Effectivement, nous approchons de la période terrible où la production de pétrole sera à son maximum et où les prix risquent de monter de manière phénoménale à cause de la pénurie de ressources. Par conséquent, pendant toute cette période, la sécurité de l’approvisionnement énergétique devient la clé de la stabilité dans le monde. Il est évident que la Turquie, lieu de passage des pipe-lines venant d’Irak, d’Iran, du Moyen-Orient, tant en pétrole qu’en gaz, est une clé de l’indépendance énergétique européenne. Or si tout cela n’est pas réglé, nous serons obligés de nous rapprocher davantage des Russes, qui ne sont guère plus fiables. Le fait de ne pas traiter les problèmes maintenant entraînera des dégâts croissants dans le futur.
Que dites-vous à Nicolas Sarkozy? Lui dites-vous qu’il doit changer de politique?
J’espère que ses services, ses ministres, son état-major et son cabinet réfléchissent. Il faut qu’ils soient en tout cas assez ouverts pour prendre en compte l’observation des faits. Notre rapport dit qu’il y a une urgence croissante pour reprendre le processus.
La position française va-t-elle évoluer dans les mois qui viennent?
La position française est la position du président de la République. Parce que tout le monde sait bien qu’un certain nombre de membres du gouvernement actuel étaient plutôt favorables à l’adhésion de la Turquie. Dans ces conditions, les ordres de blocage sont formellement respectés, mais il n’y a pas de sabotage français dans le travail quotidien. Cela dit, vous aurez remarqué que les syndicats ouvriers et des salariés, y sont plutôt favorables, parce qu’ils ont compris que la poursuite du développement turc est la condition de l’arrêt du mouvement migratoire vers l’Europe. C’est donc une mesure de prudence. Et les économistes, comme dans l’avis du CNPE (Comité National de Politique Economique) vont dans le même sens. Je pense que M. Sarkozy peut prendre conscience que, les choses s’aggravant, il faut laisser faire le processus.

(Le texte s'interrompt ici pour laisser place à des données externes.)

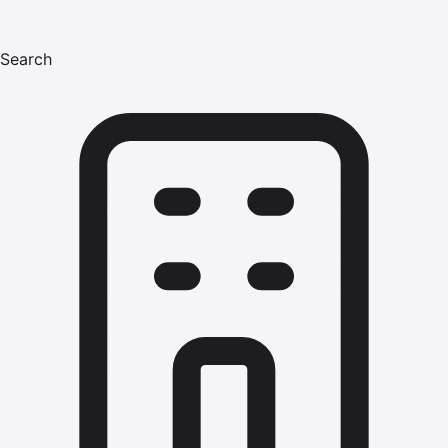
Search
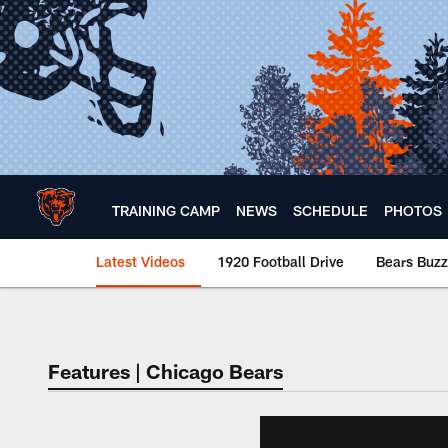
Skip
to
main
content
TRAINING CAMP
NEWS
SCHEDULE
PHOTOS
Latest Videos
1920 Football Drive
Bears Buzz
Chicago Bears 🐻⬇️
Features | Chicago Bears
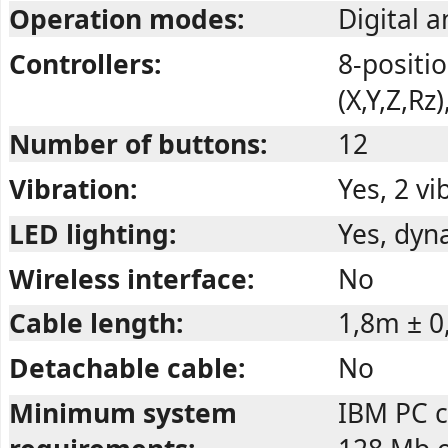
Operation modes:
Digital 
Controllers:
8-positio
(X,Y,Z,Rz
Number of buttons:
12
Vibration:
Yes, 2 v
LED lighting:
Yes, dyn
Wireless interface:
No
Cable length:
1,8m ± 
Detachable cable:
No
Minimum system
IBM PC c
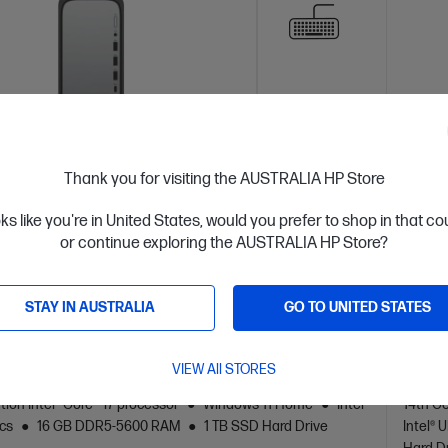
Thank you for visiting the AUSTRALIA HP Store
oks like you're in United States, would you prefer to shop in that c
or continue exploring the AUSTRALIA HP Store?
 Business Day*
Ships
4.3
(128)
STAY IN AUSTRALIA
GO TO UNITED STATES
Desk Slim Refurbished Desktop PC S03-
HP O
0011a
VIEW All STORES
eliable desktop PC for home productivity
The sli
tion Intel® Core™ i7 processor
Windows 11 Home
Intel®
14th Ge
cs
16 GB DDR5-5600 RAM
1 TB SSD Hard Drive
Intel®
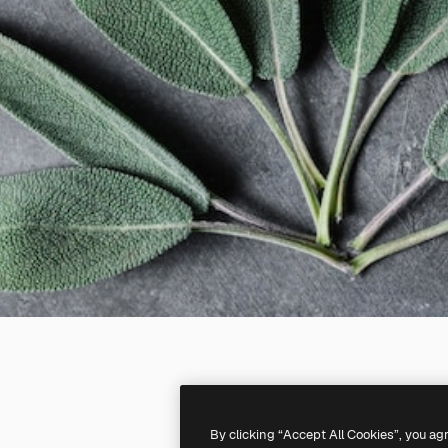
By clicking “Accept All Cookies”, you ag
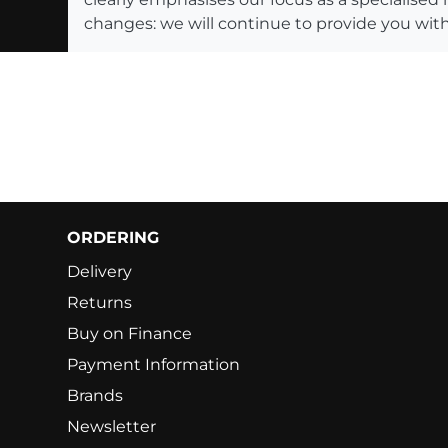
changes: we will continue to provide you with
ORDERING
Delivery
Returns
Buy on Finance
Payment Information
Brands
Newsletter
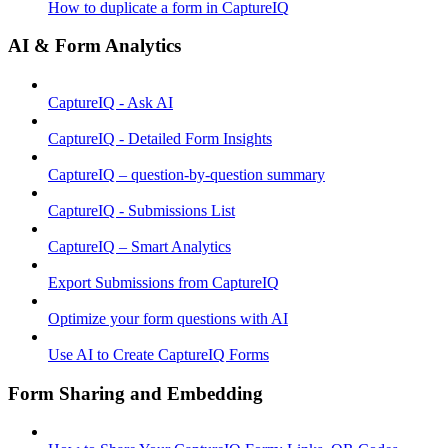
How to duplicate a form in CaptureIQ
AI & Form Analytics
CaptureIQ - Ask AI
CaptureIQ - Detailed Form Insights
CaptureIQ – question-by-question summary
CaptureIQ - Submissions List
CaptureIQ – Smart Analytics
Export Submissions from CaptureIQ
Optimize your form questions with AI
Use AI to Create CaptureIQ Forms
Form Sharing and Embedding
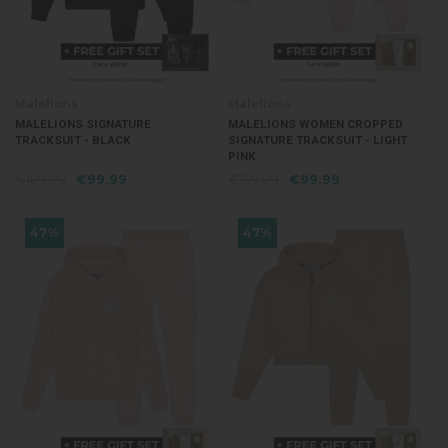
Malelions
Malelions
MALELIONS SIGNATURE
MALELIONS WOMEN CROPPED
TRACKSUIT - BLACK
SIGNATURE TRACKSUIT - LIGHT
PINK
€189,99
€99,99
€189,99
€99,99
47%
47%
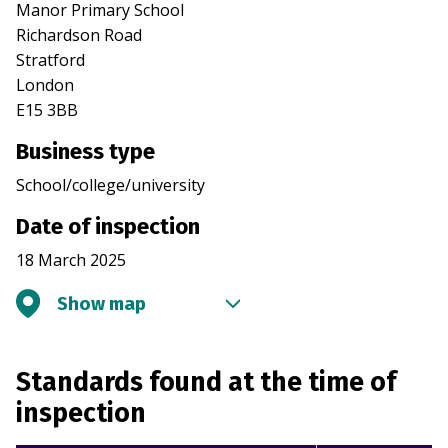
Manor Primary School
Richardson Road
Stratford
London
E15 3BB
Business type
School/college/university
Date of inspection
18 March 2025
Show map
Standards found at the time of
inspection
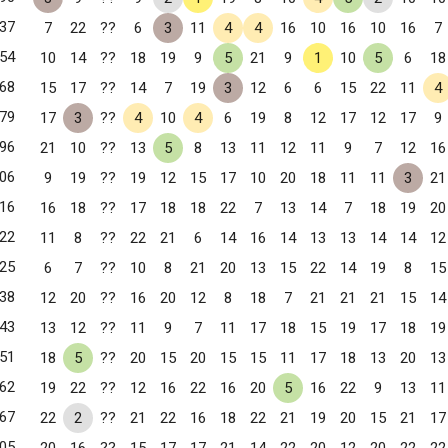
37
7
22
??
6
3
11
4
4
16
10
16
10
16
7
54
10
14
??
18
19
9
5
21
9
1
10
5
6
18
68
15
17
??
14
7
19
3
12
6
6
15
22
11
4
79
17
3
??
4
10
4
6
19
8
12
17
12
17
9
96
21
10
??
13
5
8
13
11
12
11
9
7
12
16
06
9
19
??
19
12
15
17
10
20
18
11
11
3
21
16
16
18
??
17
18
18
22
7
13
14
7
18
19
20
22
11
8
??
22
21
6
14
16
14
13
13
14
14
12
25
6
7
??
10
8
21
20
13
15
22
14
19
8
15
38
12
20
??
16
20
12
8
18
7
21
21
21
15
14
43
13
12
??
11
9
7
11
17
18
15
19
17
18
19
51
18
5
??
20
15
20
15
15
11
17
18
13
20
13
62
19
22
??
12
16
22
16
20
5
16
22
9
13
11
67
22
2
??
21
22
16
18
22
21
19
20
15
21
17
05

Pensez-vous qu’il y aura un référendum en France sur l’adhésion de la Turquie, le moment venu?
J’espère que non. Le référendum est une offre aux médias pour manipuler des symboles. Ce n’est plus du tout la démocratie, c’est le coup de force, l’intimidation sur des tabous. Avant de se poser des questions de ce genre, il faut être sûr que les faits sont bien connus, et que l’étrangeté, la bizarrerie et le « je ne connais pas donc je me méfie » seront remplacés par une meilleure information. Mais la vraie question se posera dans une dizaine d’années, de toute façon.